Set in modern-day Norway, Ragnarok takes a creative approach to the story of Thor and Loki, reincarnating them in the form of two high-school-age brothers. Their ancient enemies, the “giants,” are likewise reincarnated as a rich family whose factories are polluting the local area. Meanwhile, the third and final season of Ragnarok is set to hit the streaming giant later this month, bringing the quasi-superhero origin story at the heart of the show to a thrilling and what I’m sure will be a satisfying close.
Ragnarok: Trailer, release date, and more
Season 3 of the show, from SAM Productions, is now streaming on Netflix, and here’s an excerpt from the show’s official synopsis: “What do you do when you’re an 18-year-old high school senior in a small town in Norway, and you have realized that you’re the chosen one whose task it is to stand up to an ancient and extremely powerful enemy that keeps not just a whole town but an entire country in an iron grip?
“The protagonist Magne must attempt to fight this enemy, but how do you keep your cool and make the right choices when you’re a teenager in love, suddenly armed with the world’s mightiest weapon, while at the same time having to figure out who you are? Magne has to weigh every step on his journey from child to adult. As well as navigate the many relations he has finally managed to forge in the small town. But who is — when it all comes down to it — his friend? And who is his enemy?”
In addition to Magne (the modern-day embodiment of Thor) and his half-brother Laurits (the reincarnation of Loki), Ragnarok’s characters also include Fjor Jutul, Magne’s chief rival this season who’s poised to take control of his family’s empire.
There’s also the beautiful Saxa Jutul, Fjor’s sister who got hot and heavy with Magne last season, which now complicates things; while other key figures include Wotan, who’s helping Magne mount a case against the Jutuls and who’s also the reincarnation of the god-king Odin.
“This is it, the last battle between gods and giants”
Ragnarok first debuted on the streamer back in 2020 — and, as I noted above, I’ve appreciated the creativity of the approach here much more than anything I’ve seen from Marvel’s TV shows (with a few exceptions like WandaVision, which is great). Here, the characters are humans who also happen to be supernatural, as opposed to Marvel’s approach to storytelling — which is generally just to shoehorn superheroes into human settings and stories.
The fact that Ragnarok also isn’t a straightforward origin story, instead presenting Thor as reincarnated in the form of a modern young man, also arguably means you don’t have to have seen the Thor movies or even be much of a Marvel fan at all to jump right in here.

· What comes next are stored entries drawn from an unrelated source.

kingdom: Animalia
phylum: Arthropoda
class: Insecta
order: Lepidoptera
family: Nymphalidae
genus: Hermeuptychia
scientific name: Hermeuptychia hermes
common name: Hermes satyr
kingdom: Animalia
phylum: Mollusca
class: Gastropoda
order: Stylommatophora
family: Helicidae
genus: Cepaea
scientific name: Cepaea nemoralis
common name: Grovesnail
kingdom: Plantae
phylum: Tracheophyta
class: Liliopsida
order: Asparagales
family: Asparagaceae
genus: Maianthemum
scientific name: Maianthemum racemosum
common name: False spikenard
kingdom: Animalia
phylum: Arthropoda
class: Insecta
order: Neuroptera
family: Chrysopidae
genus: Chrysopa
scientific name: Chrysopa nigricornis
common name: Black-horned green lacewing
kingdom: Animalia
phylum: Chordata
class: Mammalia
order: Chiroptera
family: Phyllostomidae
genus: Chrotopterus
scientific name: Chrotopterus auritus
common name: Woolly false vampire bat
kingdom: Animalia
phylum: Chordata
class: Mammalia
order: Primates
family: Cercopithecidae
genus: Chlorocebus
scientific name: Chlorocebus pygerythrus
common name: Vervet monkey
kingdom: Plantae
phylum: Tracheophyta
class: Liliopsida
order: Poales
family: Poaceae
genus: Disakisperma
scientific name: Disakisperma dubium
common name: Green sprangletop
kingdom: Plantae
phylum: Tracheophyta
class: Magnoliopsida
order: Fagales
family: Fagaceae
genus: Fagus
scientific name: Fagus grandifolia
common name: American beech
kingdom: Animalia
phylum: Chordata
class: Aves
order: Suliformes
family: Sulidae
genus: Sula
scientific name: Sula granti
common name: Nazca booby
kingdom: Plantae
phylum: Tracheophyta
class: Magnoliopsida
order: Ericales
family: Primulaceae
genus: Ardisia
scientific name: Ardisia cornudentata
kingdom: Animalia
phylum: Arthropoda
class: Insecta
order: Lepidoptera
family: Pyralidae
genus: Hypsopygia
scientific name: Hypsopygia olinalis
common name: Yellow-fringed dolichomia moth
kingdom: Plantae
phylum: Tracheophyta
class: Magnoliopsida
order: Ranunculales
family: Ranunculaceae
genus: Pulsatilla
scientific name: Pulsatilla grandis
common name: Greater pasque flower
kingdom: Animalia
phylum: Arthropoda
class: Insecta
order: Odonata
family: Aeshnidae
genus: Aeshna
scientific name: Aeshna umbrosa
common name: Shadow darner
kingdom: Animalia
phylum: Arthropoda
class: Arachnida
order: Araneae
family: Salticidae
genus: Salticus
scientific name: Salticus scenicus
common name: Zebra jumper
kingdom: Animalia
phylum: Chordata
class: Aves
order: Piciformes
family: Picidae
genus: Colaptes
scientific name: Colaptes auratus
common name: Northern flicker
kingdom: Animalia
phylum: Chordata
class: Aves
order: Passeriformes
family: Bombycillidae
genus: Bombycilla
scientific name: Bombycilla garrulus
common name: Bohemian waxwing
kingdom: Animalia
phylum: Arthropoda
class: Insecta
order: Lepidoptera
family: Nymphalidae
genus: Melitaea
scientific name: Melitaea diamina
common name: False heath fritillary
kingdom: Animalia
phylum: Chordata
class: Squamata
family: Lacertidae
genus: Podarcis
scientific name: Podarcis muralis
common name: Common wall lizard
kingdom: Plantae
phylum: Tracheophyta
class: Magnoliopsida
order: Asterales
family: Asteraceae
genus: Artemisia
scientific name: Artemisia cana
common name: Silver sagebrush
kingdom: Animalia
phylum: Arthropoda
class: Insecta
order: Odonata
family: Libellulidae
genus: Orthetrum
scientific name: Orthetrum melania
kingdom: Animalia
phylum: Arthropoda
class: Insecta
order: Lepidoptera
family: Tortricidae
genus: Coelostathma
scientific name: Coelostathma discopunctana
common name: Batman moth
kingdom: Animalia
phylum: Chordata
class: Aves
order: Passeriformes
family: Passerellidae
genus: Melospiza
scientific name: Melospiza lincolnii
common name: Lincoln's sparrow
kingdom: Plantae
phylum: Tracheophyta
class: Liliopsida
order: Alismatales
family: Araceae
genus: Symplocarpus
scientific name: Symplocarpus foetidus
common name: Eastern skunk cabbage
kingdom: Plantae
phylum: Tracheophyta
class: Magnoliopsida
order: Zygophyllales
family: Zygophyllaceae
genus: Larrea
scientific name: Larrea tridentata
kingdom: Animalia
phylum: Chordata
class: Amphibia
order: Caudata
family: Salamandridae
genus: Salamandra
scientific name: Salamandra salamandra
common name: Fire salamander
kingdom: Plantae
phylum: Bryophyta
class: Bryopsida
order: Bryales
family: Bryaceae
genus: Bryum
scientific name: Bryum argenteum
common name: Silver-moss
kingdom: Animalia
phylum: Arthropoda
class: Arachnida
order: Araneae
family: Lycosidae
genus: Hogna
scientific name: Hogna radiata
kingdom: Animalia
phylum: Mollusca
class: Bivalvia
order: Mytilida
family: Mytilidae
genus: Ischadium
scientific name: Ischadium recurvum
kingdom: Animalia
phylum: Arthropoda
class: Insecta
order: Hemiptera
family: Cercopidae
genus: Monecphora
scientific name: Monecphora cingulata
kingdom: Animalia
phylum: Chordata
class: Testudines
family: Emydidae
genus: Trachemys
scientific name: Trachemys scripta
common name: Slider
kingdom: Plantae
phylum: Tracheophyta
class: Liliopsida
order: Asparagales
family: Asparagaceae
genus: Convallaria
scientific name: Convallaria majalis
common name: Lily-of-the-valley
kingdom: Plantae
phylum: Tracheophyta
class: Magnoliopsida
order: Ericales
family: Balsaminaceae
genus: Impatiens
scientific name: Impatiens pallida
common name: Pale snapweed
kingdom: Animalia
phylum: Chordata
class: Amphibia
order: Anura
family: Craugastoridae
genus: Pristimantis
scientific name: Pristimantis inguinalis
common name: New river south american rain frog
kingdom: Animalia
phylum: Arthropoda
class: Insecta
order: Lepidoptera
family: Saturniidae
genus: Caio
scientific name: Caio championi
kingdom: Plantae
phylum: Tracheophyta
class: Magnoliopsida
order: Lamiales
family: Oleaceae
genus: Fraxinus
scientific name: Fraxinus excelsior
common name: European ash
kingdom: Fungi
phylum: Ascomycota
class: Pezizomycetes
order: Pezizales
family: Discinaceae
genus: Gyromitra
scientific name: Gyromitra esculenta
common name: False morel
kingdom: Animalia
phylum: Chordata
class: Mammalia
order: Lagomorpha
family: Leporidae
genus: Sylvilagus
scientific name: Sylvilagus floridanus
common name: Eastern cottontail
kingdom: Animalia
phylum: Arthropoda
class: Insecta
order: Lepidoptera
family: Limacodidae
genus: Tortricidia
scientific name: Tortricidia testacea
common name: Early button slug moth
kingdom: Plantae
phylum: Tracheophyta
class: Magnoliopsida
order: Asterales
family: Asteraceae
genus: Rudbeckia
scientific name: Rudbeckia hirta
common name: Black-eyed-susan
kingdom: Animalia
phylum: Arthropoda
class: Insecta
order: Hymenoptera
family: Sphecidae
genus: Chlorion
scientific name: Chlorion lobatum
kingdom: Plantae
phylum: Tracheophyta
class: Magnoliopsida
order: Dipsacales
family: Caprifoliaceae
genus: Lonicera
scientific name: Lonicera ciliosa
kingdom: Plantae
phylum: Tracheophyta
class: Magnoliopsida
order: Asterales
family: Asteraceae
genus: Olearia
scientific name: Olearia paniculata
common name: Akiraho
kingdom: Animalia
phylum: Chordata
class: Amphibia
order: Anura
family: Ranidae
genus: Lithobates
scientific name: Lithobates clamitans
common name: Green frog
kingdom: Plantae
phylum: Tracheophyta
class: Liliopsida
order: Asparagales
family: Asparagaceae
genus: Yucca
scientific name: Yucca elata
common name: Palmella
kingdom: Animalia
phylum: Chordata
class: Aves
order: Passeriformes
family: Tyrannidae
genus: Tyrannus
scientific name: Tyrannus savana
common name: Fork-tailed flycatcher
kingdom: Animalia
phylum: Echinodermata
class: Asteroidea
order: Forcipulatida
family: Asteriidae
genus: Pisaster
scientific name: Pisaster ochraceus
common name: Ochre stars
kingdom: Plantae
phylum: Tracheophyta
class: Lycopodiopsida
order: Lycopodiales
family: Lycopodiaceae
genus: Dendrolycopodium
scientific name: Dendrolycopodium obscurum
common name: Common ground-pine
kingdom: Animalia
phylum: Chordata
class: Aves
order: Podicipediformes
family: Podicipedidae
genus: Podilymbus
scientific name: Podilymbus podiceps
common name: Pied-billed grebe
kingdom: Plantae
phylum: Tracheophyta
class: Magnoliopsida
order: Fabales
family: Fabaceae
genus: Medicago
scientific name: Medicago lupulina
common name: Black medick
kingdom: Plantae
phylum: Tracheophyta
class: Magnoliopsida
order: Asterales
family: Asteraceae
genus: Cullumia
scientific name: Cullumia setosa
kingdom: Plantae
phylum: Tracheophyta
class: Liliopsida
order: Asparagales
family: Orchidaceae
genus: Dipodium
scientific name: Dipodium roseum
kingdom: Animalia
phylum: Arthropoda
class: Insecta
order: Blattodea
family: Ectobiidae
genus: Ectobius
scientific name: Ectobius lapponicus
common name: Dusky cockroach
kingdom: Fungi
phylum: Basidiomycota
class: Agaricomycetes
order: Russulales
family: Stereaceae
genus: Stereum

In the second season, Magne (the reincarnated Thor) joins forces with other residents of the town, who we come to realize are the embodiment of additional Norse gods. There are also some pretty stunning climactic moments throughout the show, like at the end of season one when one of the giants is fighting with Magne — who’s still coming to terms with his identity — and in a terrifying rage, the boy calls down lightning from the sky.
Likewise, the epic moment in season two, when Magne has just fashioned his hammer and hurls it at a car carrying two of “the giants” — ripping the car in half and sending an incredible shower of sparks in its wake. Season 3 begins with Magne, having named his hammer Mjölnir just like Thor’s, turning all of his attention to fighting and exposing the Jutuls. Laurits’ allegiance, meanwhile, is torn between his birth family and his adopted one, and this time around, he has an all-powerful sea serpent ready to help him create some Loki-style mischief.
The whole thing is a thrilling, fun, escapist ride, and I can’t wait to see how it ends.